Jennifer from Jen Loves Kev:
What's your best piece of advice for someone transitioning from one to two kids?
My advice is that you really have to kick the Mommy guilt to the curb. It comes on thick after you have your second child. You've never had to balance life, love, and attention between 2 kids before. Your first kiddo has always been your #1 little bud and now you are recovering, trying to take care of a newborn and there's a lot of chaos. I remember feeling so guilty that Rowan (our 1st) was going to feel so unloved in those first few weeks after Finley was born. I felt so guilt for letting her watch more tv than normal or that I had to say "not right now sweetie" a hundred times a day. You know what though? It all works itself out. Balance and routine return and you figure out how to make time for each of you kids. Rowan doesn't remember those first few weeks other than the special time Finley was born anyways- no harm was done. Give yourself a break and just do what you need to do with out attaching the guilt. 
What is the one thing that kept you sane when you were first outnumbered by your kids?
A hot shower (15 glorious mins all to myself), chamomile tea, and lots of chocolate. 

Chandra from Oh Lovely Day:
What's your best piece of advice for someone transitioning from one to two kids?
Keep your expectations low and ask for help. Don't think you can watch both kids, cook dinner, get a shower, and pay any sort of attention to your partner. If you are able to do just one of those things you're golden. Make a trader joes meal or order takeout. Let the laundry sit unfolded for a week. Get a cleaning lady (or fella) if you can. Take whatever help you can, because you can't do it all.
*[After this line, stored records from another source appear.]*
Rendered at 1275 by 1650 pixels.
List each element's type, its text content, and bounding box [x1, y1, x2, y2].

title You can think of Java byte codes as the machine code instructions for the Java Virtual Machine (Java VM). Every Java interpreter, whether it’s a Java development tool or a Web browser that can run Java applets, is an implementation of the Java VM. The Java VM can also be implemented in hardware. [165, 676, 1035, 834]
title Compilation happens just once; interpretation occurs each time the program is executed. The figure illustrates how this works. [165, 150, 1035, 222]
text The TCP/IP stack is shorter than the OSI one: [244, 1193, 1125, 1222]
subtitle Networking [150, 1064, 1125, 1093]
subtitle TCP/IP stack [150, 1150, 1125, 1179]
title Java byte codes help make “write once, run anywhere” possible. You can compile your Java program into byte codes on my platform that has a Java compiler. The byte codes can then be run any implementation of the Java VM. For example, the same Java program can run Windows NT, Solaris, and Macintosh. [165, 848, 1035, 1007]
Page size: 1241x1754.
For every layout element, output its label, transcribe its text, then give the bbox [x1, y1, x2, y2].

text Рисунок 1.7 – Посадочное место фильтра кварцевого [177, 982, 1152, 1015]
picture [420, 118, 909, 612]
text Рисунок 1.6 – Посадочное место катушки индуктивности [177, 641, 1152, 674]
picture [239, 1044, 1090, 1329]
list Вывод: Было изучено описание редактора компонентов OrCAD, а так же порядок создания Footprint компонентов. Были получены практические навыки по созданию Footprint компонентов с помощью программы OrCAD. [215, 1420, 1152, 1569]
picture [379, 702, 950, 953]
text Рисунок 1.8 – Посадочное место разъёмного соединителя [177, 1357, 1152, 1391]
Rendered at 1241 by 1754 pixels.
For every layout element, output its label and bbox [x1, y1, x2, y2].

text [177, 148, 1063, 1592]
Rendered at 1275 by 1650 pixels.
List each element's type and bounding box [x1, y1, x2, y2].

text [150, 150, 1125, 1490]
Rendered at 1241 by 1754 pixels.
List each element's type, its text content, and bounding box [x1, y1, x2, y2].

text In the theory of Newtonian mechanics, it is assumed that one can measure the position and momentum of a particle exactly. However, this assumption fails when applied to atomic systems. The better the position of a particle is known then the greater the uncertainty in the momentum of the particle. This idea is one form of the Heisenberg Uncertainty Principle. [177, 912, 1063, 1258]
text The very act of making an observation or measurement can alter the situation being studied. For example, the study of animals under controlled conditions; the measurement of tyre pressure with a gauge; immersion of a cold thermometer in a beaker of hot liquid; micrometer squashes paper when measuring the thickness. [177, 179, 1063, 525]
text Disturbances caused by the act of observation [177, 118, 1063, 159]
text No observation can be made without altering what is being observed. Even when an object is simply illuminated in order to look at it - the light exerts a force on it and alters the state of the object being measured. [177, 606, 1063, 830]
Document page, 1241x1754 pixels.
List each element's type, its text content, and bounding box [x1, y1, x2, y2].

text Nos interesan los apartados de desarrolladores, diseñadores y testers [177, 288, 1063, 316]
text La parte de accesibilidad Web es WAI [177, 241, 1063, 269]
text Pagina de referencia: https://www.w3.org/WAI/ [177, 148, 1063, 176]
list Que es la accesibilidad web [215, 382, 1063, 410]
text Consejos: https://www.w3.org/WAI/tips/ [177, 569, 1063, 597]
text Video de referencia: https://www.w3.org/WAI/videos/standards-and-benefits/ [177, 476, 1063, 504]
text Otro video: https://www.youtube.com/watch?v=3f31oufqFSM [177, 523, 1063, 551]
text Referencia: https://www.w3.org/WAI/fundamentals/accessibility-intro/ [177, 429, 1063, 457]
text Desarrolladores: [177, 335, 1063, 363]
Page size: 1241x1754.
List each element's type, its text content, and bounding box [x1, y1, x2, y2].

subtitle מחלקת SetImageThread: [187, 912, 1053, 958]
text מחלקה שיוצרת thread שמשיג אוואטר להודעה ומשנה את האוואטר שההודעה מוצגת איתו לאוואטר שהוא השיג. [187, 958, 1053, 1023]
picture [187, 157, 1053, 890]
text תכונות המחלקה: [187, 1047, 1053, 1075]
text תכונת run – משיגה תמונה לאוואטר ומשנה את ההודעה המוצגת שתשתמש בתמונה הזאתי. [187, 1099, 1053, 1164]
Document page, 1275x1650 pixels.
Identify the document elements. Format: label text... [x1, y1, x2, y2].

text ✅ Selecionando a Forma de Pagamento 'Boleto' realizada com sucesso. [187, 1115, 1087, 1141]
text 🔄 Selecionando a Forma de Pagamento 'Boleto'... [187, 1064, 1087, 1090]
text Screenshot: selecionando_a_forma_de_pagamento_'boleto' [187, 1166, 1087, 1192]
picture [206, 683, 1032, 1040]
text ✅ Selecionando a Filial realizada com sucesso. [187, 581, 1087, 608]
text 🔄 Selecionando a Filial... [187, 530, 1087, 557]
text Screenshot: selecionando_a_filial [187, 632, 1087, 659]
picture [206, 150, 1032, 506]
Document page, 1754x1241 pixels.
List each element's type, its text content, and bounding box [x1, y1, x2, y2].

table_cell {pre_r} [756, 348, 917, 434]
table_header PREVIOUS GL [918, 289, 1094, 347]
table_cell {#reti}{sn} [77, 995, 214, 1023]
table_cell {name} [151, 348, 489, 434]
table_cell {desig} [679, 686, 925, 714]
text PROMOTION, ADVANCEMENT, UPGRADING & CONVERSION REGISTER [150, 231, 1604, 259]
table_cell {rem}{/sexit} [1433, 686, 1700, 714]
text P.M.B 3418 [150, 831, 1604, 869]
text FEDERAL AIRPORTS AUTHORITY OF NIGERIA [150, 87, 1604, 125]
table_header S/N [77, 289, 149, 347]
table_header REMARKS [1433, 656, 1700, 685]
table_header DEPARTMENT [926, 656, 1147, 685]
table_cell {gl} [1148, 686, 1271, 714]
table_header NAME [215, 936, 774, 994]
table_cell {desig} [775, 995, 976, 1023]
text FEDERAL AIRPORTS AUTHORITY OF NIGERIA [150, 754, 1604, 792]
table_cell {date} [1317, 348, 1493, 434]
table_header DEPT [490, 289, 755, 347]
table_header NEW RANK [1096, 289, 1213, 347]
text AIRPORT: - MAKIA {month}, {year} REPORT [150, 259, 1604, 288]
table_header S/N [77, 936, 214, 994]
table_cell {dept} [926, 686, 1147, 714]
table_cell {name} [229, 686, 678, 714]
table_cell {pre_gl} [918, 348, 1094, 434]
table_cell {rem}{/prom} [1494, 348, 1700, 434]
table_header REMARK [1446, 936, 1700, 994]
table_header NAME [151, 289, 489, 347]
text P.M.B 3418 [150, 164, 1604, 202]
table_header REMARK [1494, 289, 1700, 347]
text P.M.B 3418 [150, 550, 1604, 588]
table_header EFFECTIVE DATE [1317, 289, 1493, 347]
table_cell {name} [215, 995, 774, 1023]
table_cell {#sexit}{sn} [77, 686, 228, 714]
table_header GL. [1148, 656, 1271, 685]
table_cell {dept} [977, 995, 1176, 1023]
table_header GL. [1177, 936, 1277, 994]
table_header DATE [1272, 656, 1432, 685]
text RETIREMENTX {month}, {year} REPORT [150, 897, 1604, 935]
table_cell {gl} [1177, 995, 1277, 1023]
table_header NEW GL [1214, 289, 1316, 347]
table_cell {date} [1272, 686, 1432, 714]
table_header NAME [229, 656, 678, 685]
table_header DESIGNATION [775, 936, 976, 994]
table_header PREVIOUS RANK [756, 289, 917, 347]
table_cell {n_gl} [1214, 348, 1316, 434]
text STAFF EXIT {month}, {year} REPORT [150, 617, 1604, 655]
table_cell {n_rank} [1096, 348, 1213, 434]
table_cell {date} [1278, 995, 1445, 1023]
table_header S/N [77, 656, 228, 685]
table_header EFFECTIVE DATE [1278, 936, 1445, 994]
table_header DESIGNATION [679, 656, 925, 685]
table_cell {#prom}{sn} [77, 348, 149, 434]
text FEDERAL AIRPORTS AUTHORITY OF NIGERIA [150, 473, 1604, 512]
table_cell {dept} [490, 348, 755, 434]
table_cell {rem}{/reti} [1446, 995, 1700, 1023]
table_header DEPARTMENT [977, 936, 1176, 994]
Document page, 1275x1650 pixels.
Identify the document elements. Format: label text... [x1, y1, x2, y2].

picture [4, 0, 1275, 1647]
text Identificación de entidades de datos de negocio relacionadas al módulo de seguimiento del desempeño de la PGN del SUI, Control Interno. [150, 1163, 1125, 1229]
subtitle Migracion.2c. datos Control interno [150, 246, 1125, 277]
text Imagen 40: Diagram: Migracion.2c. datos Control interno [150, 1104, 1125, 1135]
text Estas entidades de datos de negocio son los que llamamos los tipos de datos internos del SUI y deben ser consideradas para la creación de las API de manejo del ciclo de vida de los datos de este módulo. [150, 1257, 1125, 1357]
It takes a while, and even then only happens on occasion for me (and I'm 4 months in right now).
What is the one thing that kept you sane when you were first outnumbered by your kids?
iPad got me through those early days. My husband works in the entertainment industry and couldn't take any time off the job he was working when our second son was born, so I had Calvin on a Thursday, we were home on Saturday, and on Monday I was on my own with two. My oldest is 4 and in preschool part of the week (which also really helped) but on the days I was outnumbered and nursing constantly there was a lot of movie watching and iPad game playing. Whatever gets you through!

3 comments

  • Jo

    Thanks for posting this… It’s great to know that I’m not completely losing it! I just had my boy 7 weeks ago and my lil babe is a little over 2. It’s been a bit insane in our household, but things are getting a lot better. Totally agree that 1. Laughter is key and 2. The Bjorn is my new best friend!! It’s also important to know when to walk away or step aside to take a breather. When you feel like you’re going to snap if one more thing goes the wrong way, just take a moment to yourself. And remember, crying never hurt anyone ;)


  • Naomi

    I’m 4 months in and still feel like I have nothing figured out in all this chaos. I do have to second that the Solly Baby Wrap has saved my sanity many times though.


  • Beth

    I’m expecting my 2nd in August 2015 and my 1st will be over 2 1/2 by then. My son is a wild thing who has my entire heart. I’ve always known we would have more than 1 child but I’m praying it’s a great dynamic for us all! Thankfully I stay home full time, have many friends to lean on, and have a large online group of moms to ask for advice.